_Required work_: Only the lines from the one containing "employed to enjoy" through the one containing "portfolio governance can usher in." should be printed, exactly as they appear below, with both ends included.

_Materials provided_:
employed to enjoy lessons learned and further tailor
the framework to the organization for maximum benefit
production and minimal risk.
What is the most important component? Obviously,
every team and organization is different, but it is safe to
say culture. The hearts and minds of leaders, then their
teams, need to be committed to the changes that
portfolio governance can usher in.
--
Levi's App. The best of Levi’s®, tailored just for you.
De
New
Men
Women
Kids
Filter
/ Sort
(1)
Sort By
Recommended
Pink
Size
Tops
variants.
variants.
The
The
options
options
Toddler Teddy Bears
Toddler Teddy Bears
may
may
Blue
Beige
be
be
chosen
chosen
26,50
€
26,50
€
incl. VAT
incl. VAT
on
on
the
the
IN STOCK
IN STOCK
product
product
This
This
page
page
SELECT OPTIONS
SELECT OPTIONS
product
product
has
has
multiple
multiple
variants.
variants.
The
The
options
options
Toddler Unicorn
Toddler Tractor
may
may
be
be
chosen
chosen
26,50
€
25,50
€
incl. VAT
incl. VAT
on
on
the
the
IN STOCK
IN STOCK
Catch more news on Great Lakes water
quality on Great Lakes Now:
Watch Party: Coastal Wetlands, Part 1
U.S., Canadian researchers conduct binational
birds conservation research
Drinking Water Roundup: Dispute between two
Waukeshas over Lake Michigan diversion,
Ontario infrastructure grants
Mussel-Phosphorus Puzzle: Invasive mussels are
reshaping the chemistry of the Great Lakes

_Task solution_:
employed to enjoy lessons learned and further tailor
the framework to the organization for maximum benefit
production and minimal risk.
What is the most important component? Obviously,
every team and organization is different, but it is safe to
say culture. The hearts and minds of leaders, then their
teams, need to be committed to the changes that
portfolio governance can usher in.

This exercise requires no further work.